▶ **Text passage**
I'll totally pretend to give you answers.
know the difference between FEELING helpless and BEING helpless.
So okay. You went on a trip and met a girl and felt titillated and infatuated for the first time in a while. Happens to literally every person in a long-term relationship. I flirt recklessly. My wife knows I do. She also knows I come home to her because a lot of it is situational. Infatuation is exploring the possibilities. Love is cherishing the realities. You may not be in love with Sarah but she's also not surprising you much anymore. Novelty is a hell of a drug.
And okay. Sarah accepted that she cares more about you than you care about her, and you, for some dumb goddamn reason, decided to keep her around as a fuckbuddy until AUGUST or some shit.
This is the only thing I'm going to give you a ration of shit for. You're in a shitty place. It sucks. I'm sorry. I'ma give you some pathways I promise but for a minute, sit there and feel bad for this. Because it's a shitty thing to do to another human being. "I don't feel that we have a future together but... let's keep rubbing our genitals together for another four months because we have nothing better to do." It's one thing if you're both at "eh" in the relationship but if you're already acknowledging that she's way more into you than you are into her, keeping her on the leash is fuckin' cruel, dude. And it's going to cause things to cascade one of three ways:
(1) She's going to muster up her self-esteem and drop you like a hot rock because who the fuck are you to string her along like that after you've both acknowledged that she's got feelings you can't reciprocate.

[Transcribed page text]
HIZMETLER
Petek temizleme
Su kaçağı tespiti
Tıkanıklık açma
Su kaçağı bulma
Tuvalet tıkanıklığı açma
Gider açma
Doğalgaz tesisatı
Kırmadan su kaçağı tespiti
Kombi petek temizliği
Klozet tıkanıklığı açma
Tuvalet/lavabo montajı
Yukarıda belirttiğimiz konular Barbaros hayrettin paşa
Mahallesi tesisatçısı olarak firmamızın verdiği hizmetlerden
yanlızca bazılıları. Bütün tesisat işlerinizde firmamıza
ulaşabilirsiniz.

▶ **Aim of the task**
Can you reproduce the relationship advice passage word for word, from "know the difference" up to and including "or some shit."?

▶ **Result of this task**
know the difference between FEELING helpless and BEING helpless.
So okay. You went on a trip and met a girl and felt titillated and infatuated for the first time in a while. Happens to literally every person in a long-term relationship. I flirt recklessly. My wife knows I do. She also knows I come home to her because a lot of it is situational. Infatuation is exploring the possibilities. Love is cherishing the realities. You may not be in love with Sarah but she's also not surprising you much anymore. Novelty is a hell of a drug.
And okay. Sarah accepted that she cares more about you than you care about her, and you, for some dumb goddamn reason, decided to keep her around as a fuckbuddy until AUGUST or some shit.